It is not an unfair test of liability in this case to keep always in view the possible liability of the commissioners to the town in case it is obliged to pay the judgment. Are the commissioners who were elected a few weeks before this accident liable, or are their predecessors during the time that the road at the point of the accident was in the condition described, or are they all liable? None of them had any actual notice of the *522 defect, but the verdict of the jury indicates that all of them should have known that the log was absent. Although the jury have found that the town was liable solely through the negligence of the commissioners, it is not certain that even the same jury upon the same facts, in an action by the town against the commissioners, to reimburse itself for the loss occasioned by such negligence, would reach the same conclusion.
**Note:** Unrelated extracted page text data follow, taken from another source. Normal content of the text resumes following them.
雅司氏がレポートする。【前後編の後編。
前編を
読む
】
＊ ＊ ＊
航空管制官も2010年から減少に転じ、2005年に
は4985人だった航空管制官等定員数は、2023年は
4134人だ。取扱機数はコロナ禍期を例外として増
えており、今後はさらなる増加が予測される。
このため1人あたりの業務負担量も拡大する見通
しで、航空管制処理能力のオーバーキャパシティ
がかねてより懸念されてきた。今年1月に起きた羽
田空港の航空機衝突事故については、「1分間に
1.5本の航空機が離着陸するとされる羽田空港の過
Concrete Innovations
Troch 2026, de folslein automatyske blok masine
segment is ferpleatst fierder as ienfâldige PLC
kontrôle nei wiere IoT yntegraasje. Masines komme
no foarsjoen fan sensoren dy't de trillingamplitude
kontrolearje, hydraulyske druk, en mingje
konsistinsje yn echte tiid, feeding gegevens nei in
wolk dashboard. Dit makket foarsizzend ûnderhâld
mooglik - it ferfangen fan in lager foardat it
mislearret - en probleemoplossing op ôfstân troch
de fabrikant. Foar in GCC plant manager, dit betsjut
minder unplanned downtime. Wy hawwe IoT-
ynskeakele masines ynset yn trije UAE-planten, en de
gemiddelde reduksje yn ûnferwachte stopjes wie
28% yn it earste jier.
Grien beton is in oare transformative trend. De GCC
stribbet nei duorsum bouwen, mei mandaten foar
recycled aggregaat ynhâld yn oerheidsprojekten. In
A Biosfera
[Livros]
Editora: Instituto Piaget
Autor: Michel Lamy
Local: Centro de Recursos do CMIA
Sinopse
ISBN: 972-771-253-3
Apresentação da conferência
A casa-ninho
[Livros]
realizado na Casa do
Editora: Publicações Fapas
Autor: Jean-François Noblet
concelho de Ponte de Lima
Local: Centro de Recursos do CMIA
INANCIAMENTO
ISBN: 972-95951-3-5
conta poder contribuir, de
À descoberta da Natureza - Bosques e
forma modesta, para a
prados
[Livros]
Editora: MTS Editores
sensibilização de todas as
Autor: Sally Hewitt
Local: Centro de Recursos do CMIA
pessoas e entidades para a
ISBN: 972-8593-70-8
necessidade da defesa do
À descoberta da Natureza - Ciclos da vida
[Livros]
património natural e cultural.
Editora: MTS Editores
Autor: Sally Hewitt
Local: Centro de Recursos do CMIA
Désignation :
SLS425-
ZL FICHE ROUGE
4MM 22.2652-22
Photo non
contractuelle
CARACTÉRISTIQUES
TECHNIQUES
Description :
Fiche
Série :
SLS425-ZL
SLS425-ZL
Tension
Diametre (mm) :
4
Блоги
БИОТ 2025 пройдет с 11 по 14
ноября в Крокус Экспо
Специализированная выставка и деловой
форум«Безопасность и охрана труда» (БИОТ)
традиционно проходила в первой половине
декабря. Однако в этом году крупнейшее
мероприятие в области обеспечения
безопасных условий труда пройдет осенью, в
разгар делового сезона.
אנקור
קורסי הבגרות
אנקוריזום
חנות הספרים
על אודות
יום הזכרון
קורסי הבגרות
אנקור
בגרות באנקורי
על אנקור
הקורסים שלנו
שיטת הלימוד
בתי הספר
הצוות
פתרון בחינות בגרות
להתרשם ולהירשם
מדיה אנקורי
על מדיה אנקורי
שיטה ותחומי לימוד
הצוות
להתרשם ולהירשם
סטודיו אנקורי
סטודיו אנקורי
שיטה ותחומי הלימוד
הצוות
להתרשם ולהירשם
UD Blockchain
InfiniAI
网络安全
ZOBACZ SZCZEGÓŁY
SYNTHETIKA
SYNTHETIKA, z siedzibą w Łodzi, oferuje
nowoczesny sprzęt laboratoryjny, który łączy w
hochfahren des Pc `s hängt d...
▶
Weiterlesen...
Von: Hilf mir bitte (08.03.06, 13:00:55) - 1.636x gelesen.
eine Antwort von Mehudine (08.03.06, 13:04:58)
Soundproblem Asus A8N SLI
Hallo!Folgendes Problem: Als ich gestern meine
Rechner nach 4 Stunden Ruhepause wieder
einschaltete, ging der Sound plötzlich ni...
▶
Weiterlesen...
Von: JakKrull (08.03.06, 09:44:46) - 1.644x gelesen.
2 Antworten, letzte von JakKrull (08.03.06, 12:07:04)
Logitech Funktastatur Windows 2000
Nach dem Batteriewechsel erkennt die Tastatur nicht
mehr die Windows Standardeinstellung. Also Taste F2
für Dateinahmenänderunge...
It is obvious that unless the provision of the statute making the commissioner liable over to the town for his negligence in such cases is to remain a dead letter, as it probably has, one view of duty may be taken in actions by injured parties against the town, and quite a different view in actions by the town against the commissioners, whereas, in both cases the conduct of the commissioners should be measured by the same standard. We think that this is a case where the town could never be able to recover against the commissioners upon the facts disclosed by the record, and that a recovery ought not to be had, and, for the same reason, no recovery should be had by the plaintiff against the town. The proof was not sufficient to charge the commissioners with personal negligence in the performance of the duties imposed upon them by law, and the motion for a non-suit at the close of the case should have been granted. The verdict was extremely moderate in amount. Indeed it is out of all proportion to the unfortunate results of the accident if the defendant was liable at all. If no other interests were to be affected save that of the parties to the action, the verdict would have no significance beyond an expression of sympathy for the family of the deceased, in which, as individuals, we all share. The case, however, involves a principle of great public importance, far-reaching in its operation and effect, which must be determined by the application of settled rules of law.
The judgment should be reversed and a new trial granted, costs to abide the event.
All concur, except BARTLETT, J., not voting.